--- DATA EXTRACTS ---
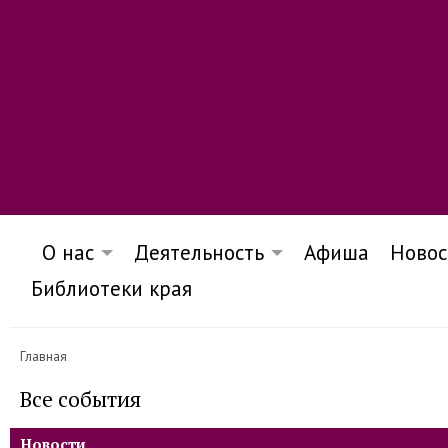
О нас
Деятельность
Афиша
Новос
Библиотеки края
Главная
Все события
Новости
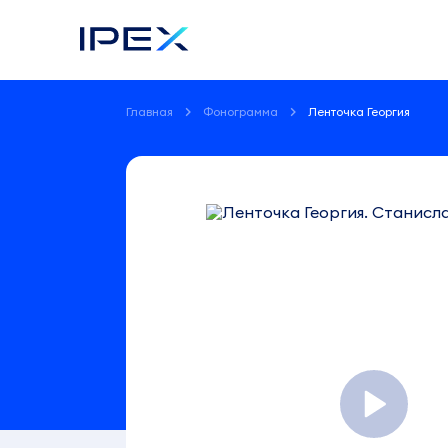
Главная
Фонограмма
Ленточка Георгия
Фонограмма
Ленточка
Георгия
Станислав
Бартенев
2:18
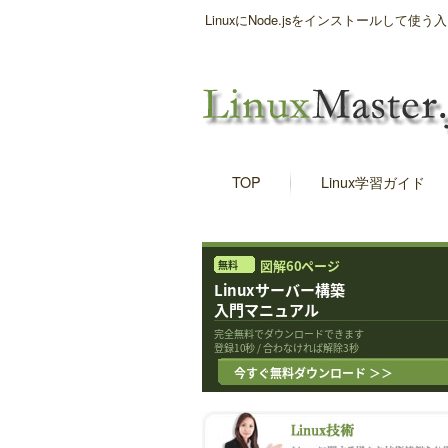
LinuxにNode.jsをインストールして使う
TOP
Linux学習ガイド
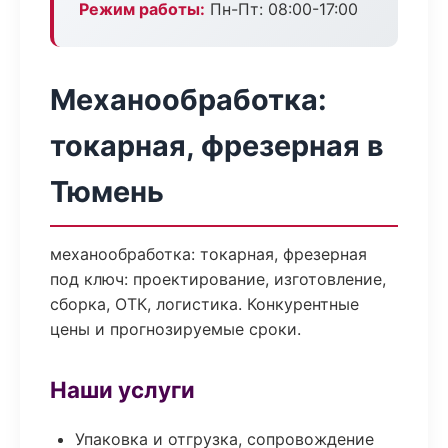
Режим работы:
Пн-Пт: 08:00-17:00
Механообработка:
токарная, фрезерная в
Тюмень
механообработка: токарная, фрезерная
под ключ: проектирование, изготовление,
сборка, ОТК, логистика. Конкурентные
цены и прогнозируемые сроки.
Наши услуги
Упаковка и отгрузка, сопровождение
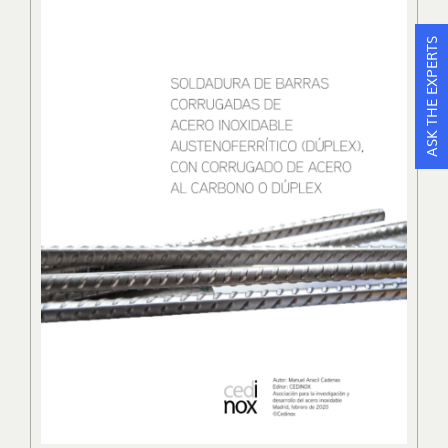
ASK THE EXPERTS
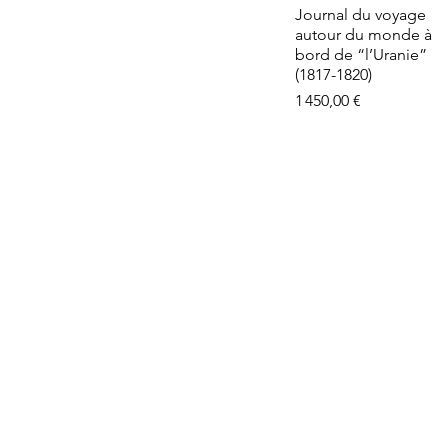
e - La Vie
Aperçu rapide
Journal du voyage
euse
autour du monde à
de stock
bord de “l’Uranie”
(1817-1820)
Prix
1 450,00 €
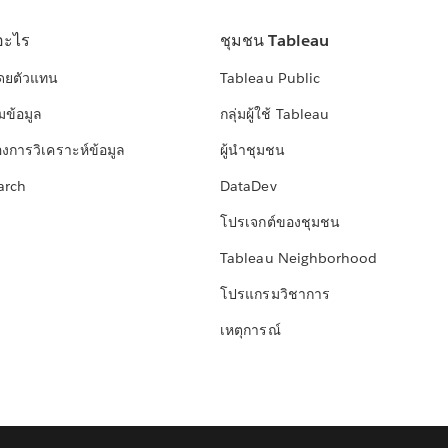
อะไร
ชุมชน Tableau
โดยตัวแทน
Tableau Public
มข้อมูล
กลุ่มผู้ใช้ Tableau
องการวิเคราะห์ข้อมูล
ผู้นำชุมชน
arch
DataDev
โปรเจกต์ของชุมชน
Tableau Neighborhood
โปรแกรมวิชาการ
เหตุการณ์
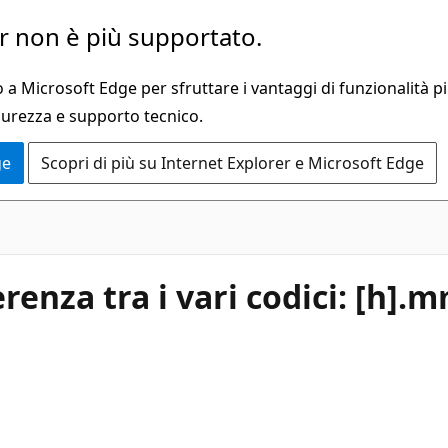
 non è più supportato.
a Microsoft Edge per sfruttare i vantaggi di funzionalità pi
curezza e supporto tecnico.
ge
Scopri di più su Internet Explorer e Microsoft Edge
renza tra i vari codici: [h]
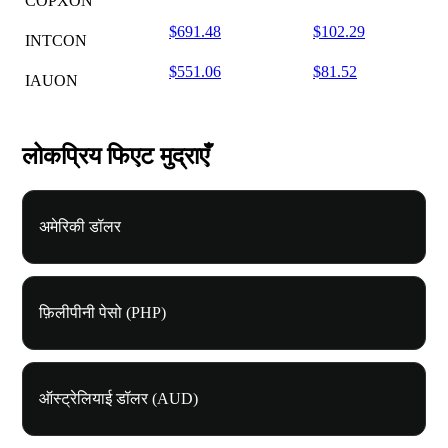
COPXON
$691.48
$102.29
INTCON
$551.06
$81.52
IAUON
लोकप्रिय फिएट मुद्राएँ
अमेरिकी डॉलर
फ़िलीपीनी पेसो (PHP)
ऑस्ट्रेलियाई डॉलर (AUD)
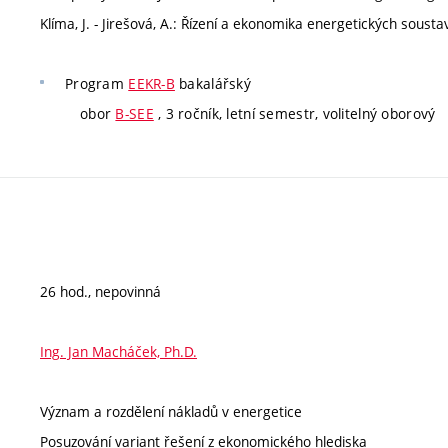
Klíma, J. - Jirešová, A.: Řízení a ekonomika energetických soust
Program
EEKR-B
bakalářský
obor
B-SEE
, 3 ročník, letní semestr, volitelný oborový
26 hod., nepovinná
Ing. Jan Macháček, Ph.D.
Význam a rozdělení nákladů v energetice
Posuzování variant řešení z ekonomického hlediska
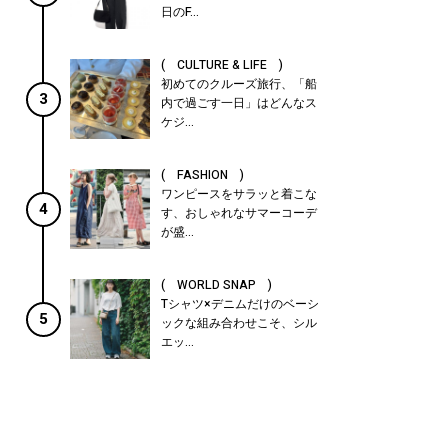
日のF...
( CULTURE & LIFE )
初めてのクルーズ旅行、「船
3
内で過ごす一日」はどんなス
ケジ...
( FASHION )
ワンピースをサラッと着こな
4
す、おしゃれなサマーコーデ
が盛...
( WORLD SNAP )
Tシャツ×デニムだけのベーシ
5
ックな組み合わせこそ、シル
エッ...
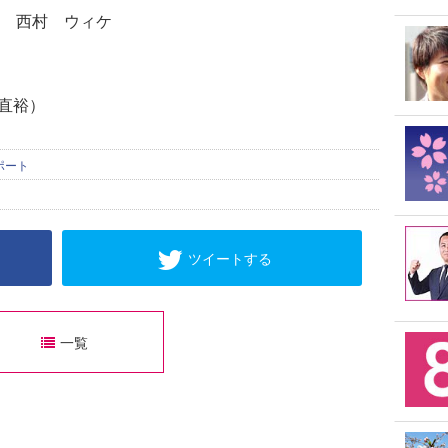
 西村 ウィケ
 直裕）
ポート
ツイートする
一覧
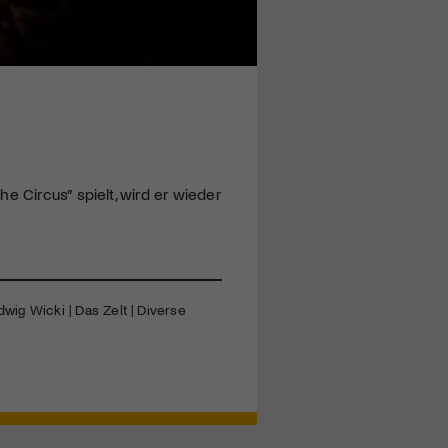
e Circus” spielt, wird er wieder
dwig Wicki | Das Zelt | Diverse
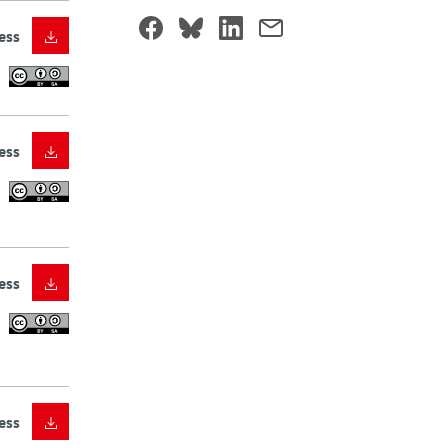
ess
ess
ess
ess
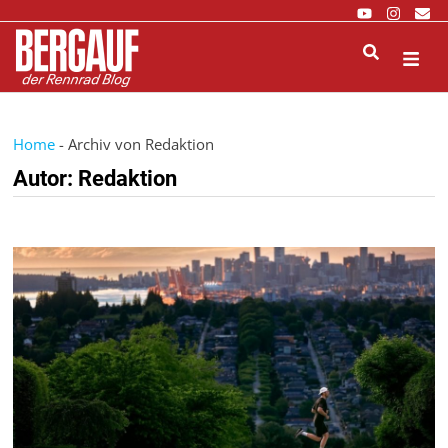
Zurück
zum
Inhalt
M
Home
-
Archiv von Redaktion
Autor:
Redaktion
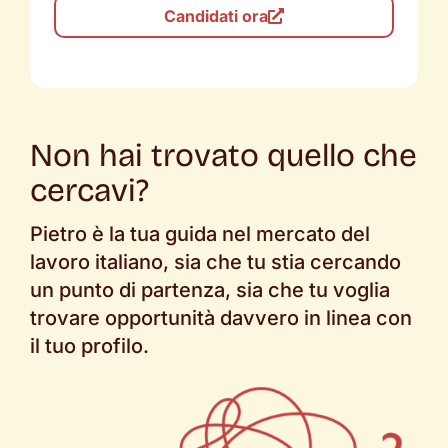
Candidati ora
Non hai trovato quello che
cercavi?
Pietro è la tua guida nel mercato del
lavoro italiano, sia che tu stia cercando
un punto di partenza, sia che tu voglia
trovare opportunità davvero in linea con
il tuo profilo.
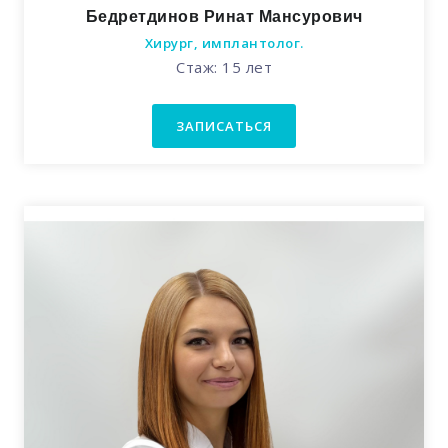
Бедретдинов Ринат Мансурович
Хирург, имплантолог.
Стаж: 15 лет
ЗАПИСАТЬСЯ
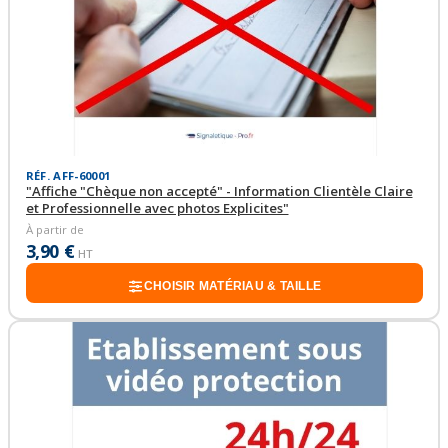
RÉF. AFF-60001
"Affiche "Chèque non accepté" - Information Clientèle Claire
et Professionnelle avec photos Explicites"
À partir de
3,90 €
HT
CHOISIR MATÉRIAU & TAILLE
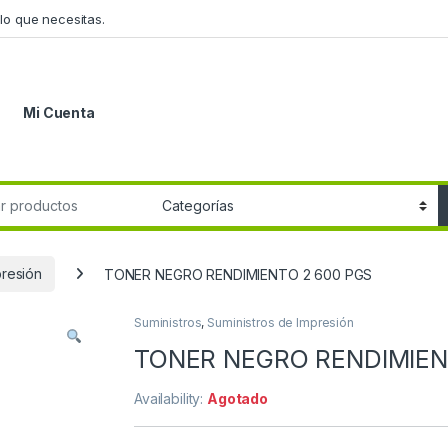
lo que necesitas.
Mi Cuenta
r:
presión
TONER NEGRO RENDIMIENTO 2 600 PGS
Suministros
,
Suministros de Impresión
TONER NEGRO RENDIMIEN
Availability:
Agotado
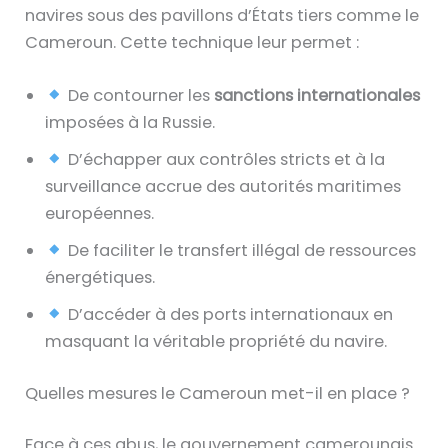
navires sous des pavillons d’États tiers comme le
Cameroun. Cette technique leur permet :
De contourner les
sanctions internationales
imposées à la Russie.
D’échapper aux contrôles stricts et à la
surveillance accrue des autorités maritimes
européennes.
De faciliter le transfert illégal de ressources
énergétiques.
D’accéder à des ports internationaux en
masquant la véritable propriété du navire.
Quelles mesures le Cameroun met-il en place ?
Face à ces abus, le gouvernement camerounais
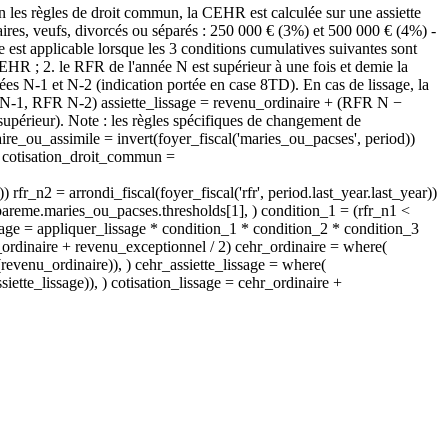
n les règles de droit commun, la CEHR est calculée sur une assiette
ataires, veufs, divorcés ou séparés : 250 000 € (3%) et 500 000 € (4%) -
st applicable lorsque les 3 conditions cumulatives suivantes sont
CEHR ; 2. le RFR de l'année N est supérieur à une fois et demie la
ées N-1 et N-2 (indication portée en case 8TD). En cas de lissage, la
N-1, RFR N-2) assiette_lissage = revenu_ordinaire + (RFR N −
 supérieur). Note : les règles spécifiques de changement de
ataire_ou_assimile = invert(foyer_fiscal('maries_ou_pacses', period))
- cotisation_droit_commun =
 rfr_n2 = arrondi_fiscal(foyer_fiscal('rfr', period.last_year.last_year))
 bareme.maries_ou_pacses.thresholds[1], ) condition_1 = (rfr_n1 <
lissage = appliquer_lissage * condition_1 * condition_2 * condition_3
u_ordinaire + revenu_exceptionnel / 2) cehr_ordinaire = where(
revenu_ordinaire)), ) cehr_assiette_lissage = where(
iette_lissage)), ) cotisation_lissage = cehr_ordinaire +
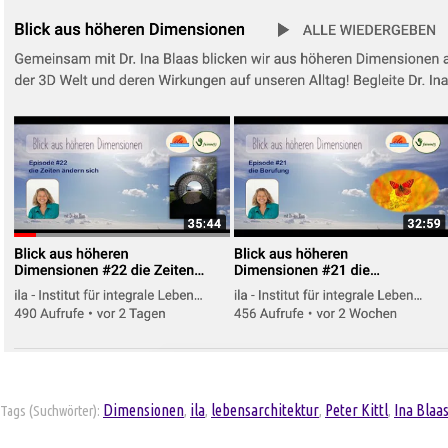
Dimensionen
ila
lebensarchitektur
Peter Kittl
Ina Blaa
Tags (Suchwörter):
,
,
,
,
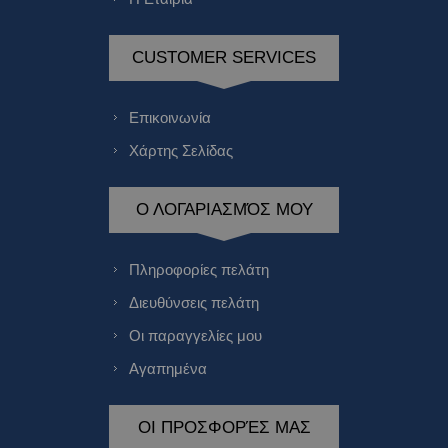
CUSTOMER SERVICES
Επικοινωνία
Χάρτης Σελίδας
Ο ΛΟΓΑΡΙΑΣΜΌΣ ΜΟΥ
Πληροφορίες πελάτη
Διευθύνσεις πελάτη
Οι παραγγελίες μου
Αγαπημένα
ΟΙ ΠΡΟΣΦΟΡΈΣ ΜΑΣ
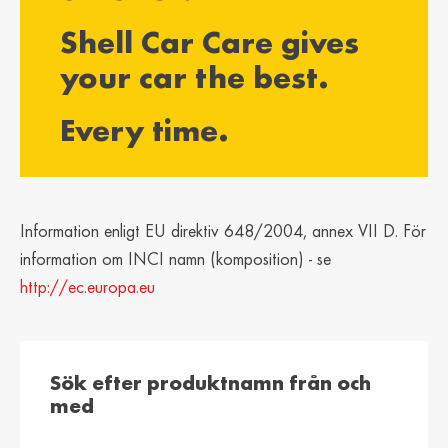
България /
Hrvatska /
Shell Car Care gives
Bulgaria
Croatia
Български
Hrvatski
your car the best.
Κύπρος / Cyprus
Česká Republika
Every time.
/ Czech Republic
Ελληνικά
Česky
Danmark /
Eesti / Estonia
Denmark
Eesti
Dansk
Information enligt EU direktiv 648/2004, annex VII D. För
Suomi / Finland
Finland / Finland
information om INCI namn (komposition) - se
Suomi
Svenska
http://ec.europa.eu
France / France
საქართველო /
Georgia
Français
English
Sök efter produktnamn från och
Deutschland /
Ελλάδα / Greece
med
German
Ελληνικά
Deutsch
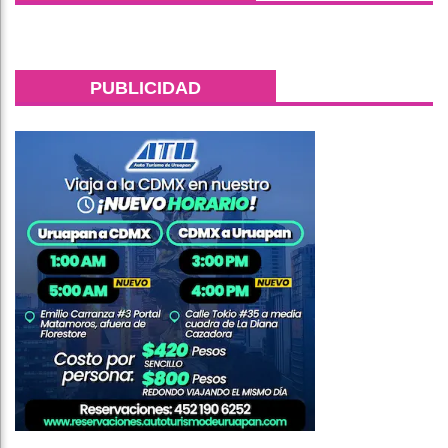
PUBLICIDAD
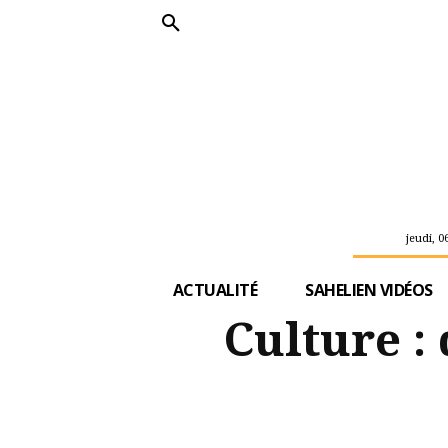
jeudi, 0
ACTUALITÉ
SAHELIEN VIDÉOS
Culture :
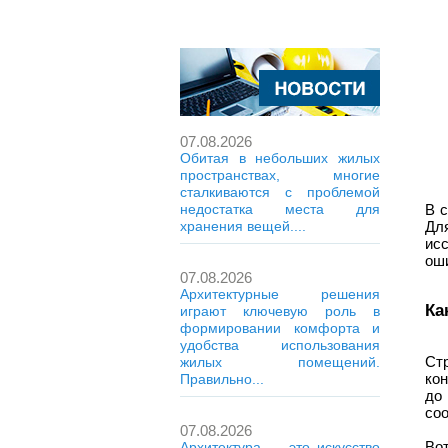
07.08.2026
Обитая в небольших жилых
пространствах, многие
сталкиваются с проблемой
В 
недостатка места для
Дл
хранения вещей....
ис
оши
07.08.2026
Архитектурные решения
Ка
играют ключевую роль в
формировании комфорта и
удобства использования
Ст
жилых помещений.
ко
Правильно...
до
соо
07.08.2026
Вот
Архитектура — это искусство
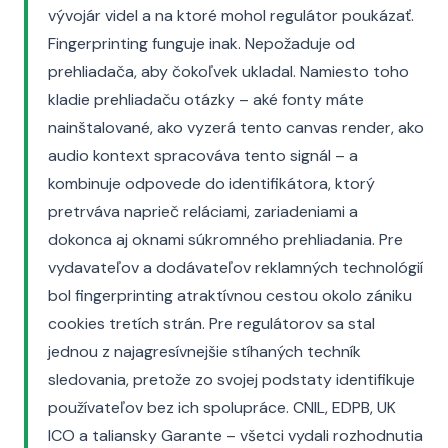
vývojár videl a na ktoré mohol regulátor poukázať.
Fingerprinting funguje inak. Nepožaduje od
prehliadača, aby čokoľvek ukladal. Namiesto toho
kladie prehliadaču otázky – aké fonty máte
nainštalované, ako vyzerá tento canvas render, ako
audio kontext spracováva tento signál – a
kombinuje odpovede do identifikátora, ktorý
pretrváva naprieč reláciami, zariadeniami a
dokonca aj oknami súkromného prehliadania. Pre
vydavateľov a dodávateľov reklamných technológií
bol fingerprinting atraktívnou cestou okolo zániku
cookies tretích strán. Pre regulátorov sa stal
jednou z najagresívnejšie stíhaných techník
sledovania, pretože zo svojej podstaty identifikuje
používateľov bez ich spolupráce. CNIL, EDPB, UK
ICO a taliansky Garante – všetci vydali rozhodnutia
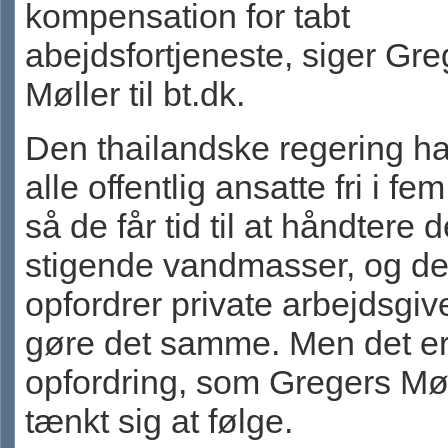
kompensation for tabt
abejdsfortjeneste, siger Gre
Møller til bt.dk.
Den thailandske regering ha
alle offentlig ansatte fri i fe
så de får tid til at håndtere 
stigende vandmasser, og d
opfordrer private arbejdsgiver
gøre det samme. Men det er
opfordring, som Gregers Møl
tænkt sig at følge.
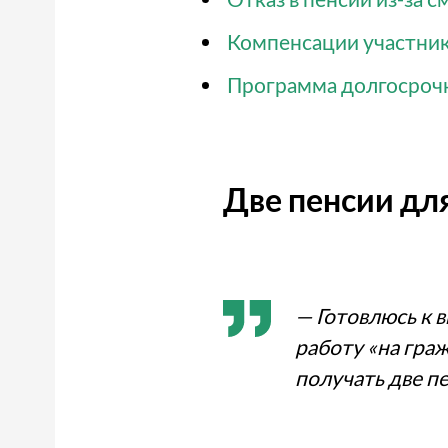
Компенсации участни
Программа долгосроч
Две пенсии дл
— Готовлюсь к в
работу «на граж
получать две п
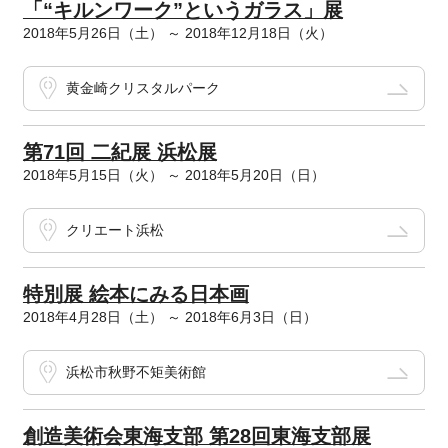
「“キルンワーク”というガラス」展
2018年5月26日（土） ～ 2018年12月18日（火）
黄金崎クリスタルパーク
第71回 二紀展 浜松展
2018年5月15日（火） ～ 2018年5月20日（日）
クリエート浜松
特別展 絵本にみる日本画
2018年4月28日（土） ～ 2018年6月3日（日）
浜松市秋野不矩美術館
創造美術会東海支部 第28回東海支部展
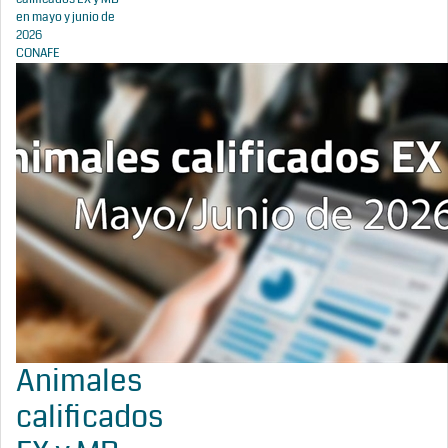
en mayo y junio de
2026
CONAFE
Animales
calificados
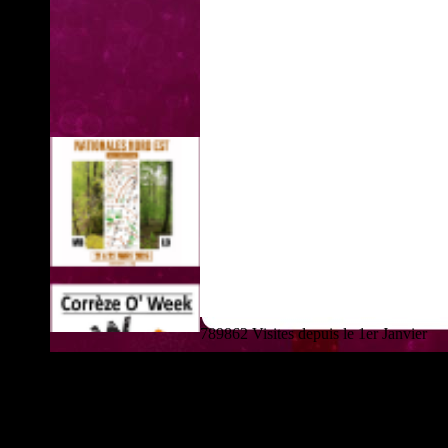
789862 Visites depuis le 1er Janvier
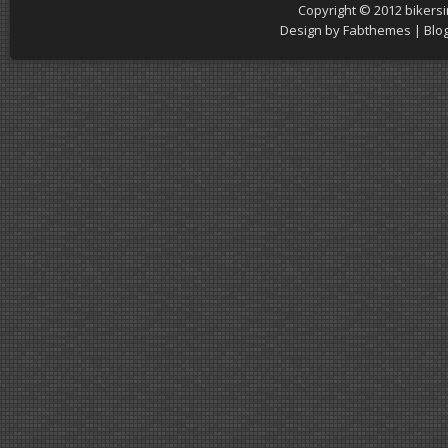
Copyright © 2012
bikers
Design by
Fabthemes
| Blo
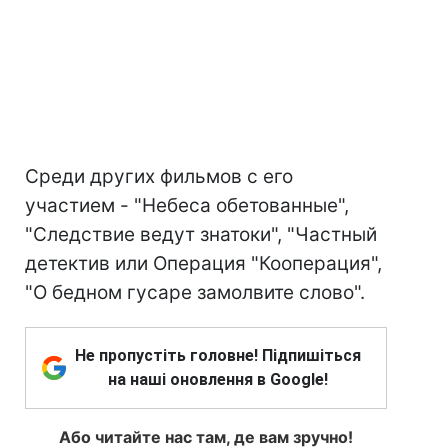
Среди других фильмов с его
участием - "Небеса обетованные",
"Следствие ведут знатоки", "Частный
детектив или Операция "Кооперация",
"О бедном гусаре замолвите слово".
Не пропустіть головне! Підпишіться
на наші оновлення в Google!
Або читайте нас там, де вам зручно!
---
Return every line of the records above that contains the string "tento", matching case exactly.

nainštalované, ako vyzerá tento canvas render, ako
audio kontext spracováva tento signál – a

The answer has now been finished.